Using advanced simulation methods to estimate ‘gate-to-gate’ emissions, the scientists were able to show that it was the shortest journeys that generated the highest emissions.
They stressed the need to ‘re-evaluate the European air network’ when a cleaner transport alternative is available, as is the case for most of the routes analysed.
In line with scientists’ concerns about emissions from short-haul flights, the Spanish government announced two years ago its intention to ban air routes with train alternatives and travel times of less than two and a half hours. The government proposal provoked an angry protest from the Airline Association (ALA).
Pedro Sánchez’s government included the goal of eliminating short-haul flights in the ‘Spain 2050’ report, which set out the national strategy for the next thirty years.
According to the government’s calculations, eliminating short-haul flights would reduce greenhouse gas emissions by up to 2 million tonnes.
“It is recommended that flights should be banned on journeys that can be made by train in less than 2.5 hours”, the plan presented at the time stated.
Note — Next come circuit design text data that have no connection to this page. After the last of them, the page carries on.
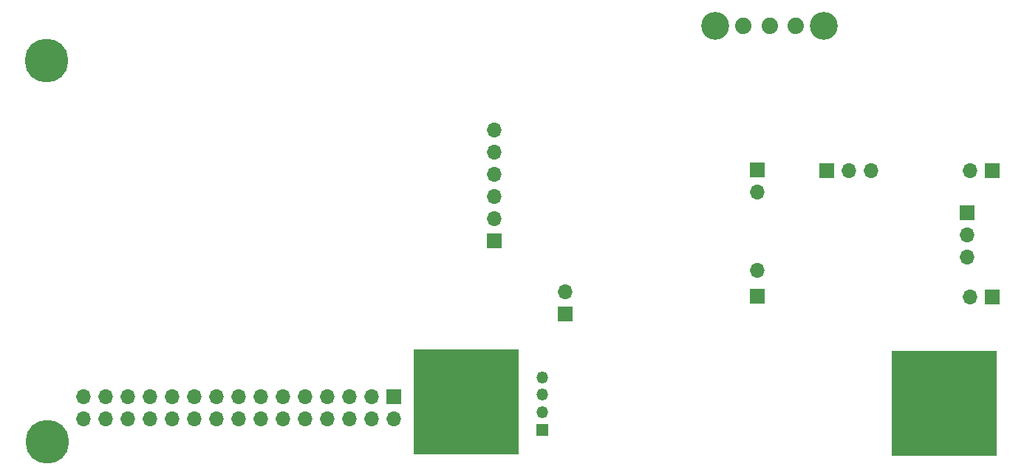
<source format=gbr>
%TF.GenerationSoftware,KiCad,Pcbnew,7.99.0-unknown-07d7ccf46f~176~ubuntu22.04.1*%
%TF.CreationDate,2024-01-11T12:25:35+09:00*%
%TF.ProjectId,bGeigieZen 3.0.1 production,62476569-6769-4655-9a65-6e20332e302e,V3.0.1*%
%TF.SameCoordinates,Original*%
%TF.FileFunction,Soldermask,Bot*%
%TF.FilePolarity,Negative*%
%FSLAX46Y46*%
G04 Gerber Fmt 4.6, Leading zero omitted, Abs format (unit mm)*
G04 Created by KiCad (PCBNEW 7.99.0-unknown-07d7ccf46f~176~ubuntu22.04.1) date 2024-01-11 12:25:35*
%MOMM*%
%LPD*%
G01*
G04 APERTURE LIST*
%ADD10R,1.700000X1.700000*%
%ADD11O,1.700000X1.700000*%
%ADD12C,1.879600*%
%ADD13C,3.203200*%
%ADD14C,5.000000*%
%ADD15R,1.350000X1.350000*%
%ADD16O,1.350000X1.350000*%
%ADD17C,2.743200*%
%ADD18R,12.000000X12.000000*%
G04 APERTURE END LIST*
D10*
%TO.C,J1*%
X51018800Y-44591500D03*
D11*
X51018800Y-47131500D03*
X48478800Y-44591500D03*
X48478800Y-47131500D03*
X45938800Y-44591500D03*
X45938800Y-47131500D03*
X43398800Y-44591500D03*
X43398800Y-47131500D03*
X40858800Y-44591500D03*
X40858800Y-47131500D03*
X38318800Y-44591500D03*
X38318800Y-47131500D03*
X35778800Y-44591500D03*
X35778800Y-47131500D03*
X33238800Y-44591500D03*
X33238800Y-47131500D03*
X30698800Y-44591500D03*
X30698800Y-47131500D03*
X28158800Y-44591500D03*
X28158800Y-47131500D03*
X25618800Y-44591500D03*
X25618800Y-47131500D03*
X23078800Y-44591500D03*
X23078800Y-47131500D03*
X20538800Y-44591500D03*
X20538800Y-47131500D03*
X17998800Y-44591500D03*
X17998800Y-47131500D03*
X15458800Y-44591500D03*
X15458800Y-47131500D03*
%TD*%
D10*
%TO.C,J10*%
X119599200Y-18683500D03*
D11*
X117059200Y-18683500D03*
%TD*%
D10*
%TO.C,J3*%
X62550800Y-26684500D03*
D11*
X62550800Y-24144500D03*
X62550800Y-21604500D03*
X62550800Y-19064500D03*
X62550800Y-16524500D03*
X62550800Y-13984500D03*
%TD*%
D12*
%TO.C,SW1*%
X97071800Y-2022500D03*
X94071800Y-2022500D03*
X91071800Y-2022500D03*
D13*
X100321800Y-2022500D03*
X87821800Y-2022500D03*
%TD*%
D10*
%TO.C,J9*%
X119603800Y-33161500D03*
D11*
X117063800Y-33161500D03*
%TD*%
D14*
%TO.C,H4*%
X11174200Y-6014500D03*
%TD*%
D10*
%TO.C,J5*%
X70687800Y-35109500D03*
D11*
X70687800Y-32569500D03*
%TD*%
D10*
%TO.C,J4*%
X100633800Y-18654500D03*
D11*
X103173800Y-18654500D03*
X105713800Y-18654500D03*
%TD*%
D10*
%TO.C,J2*%
X116674200Y-23514500D03*
D11*
X116674200Y-26054500D03*
X116674200Y-28594500D03*
%TD*%
D10*
%TO.C,J11*%
X92700200Y-33034500D03*
D11*
X92700200Y-30069000D03*
%TD*%
D14*
%TO.C,H6*%
X11303800Y-49744500D03*
%TD*%
D15*
%TO.C,J6*%
X68013800Y-48353500D03*
D16*
X68013800Y-46353500D03*
X68013800Y-44353500D03*
X68013800Y-42353500D03*
%TD*%
D10*
%TO.C,J8*%
X92649400Y-18607300D03*
D11*
X92649400Y-21147300D03*
%TD*%
D17*
%TO.C,BT1*%
X117491800Y-45334500D03*
D18*
X114063800Y-45334500D03*
X59263800Y-45124500D03*
D17*
X62983800Y-47854500D03*
X62983800Y-42774500D03*
X56235800Y-45314500D03*
X110743800Y-42794500D03*
X110743800Y-47874500D03*
%TD*%
M02*

</source>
Agenda 2050 also proposes a higher tax on frequent flyers. It also proposed creating a tax ‘on air tickets according to the proximity of the destination’. This would help: ‘limit their negative externalities and bring their tax treatment closer to that of other means of transport0, the report added.
The ALA warned of the ‘devastating’ impact that any of these measures would have on the aviation sector, as well as on tourism, and consequently, on employment and the country’s economy.
Eliminating flights of less than 500 kilometres or less than two and a half hours travel time would mean no more flights from almost anywhere on the mainland to Madrid, according to the ALA.
As a result, travellers from Spain’s peripheral communities would no longer fly to other continents via Madrid, but from cities such as Paris, London, Frankfurt or Rome. The result would be that emissions would be maintained and the Madrid hub would be seriously affected.
Aviation accounted for 5.9 per cent of global emissions in 2019 and was responsible for more than 915 million tonnes of carbon dioxide emissions.
This figure represented only 2 per cent of total global emissions. A report by the European Aviation Safety Agency (EASA) recently corroborated scientific research that claimed that the real climate impact of burning paraffin at altitude is three times higher than previously thought, as CO2 accounts for only one-third of the emissions caused by aircraft.
If that was the case then the industry’s annual contribution to climate change would amount to 5.9 per cent of total greenhouse gas emissions.
Given that the aviation industry and air passenger traffic have grown dramatically in recent decades – in the European Union the number of users increased from 360 million to 1,106 million in 2018 – the contribution of aircraft to the climate crisis is much more significant than previously thought.
Even more so when one considers that, between 1960 and 2018, CO2 emissions from the commercial aviation sector increased from 6.8 million to 1,034 million tonnes per year. Moreover, aviation emitted 129 per cent more greenhouse gases in 2017 than in 1990, as reported by laopiniondemalaga.es.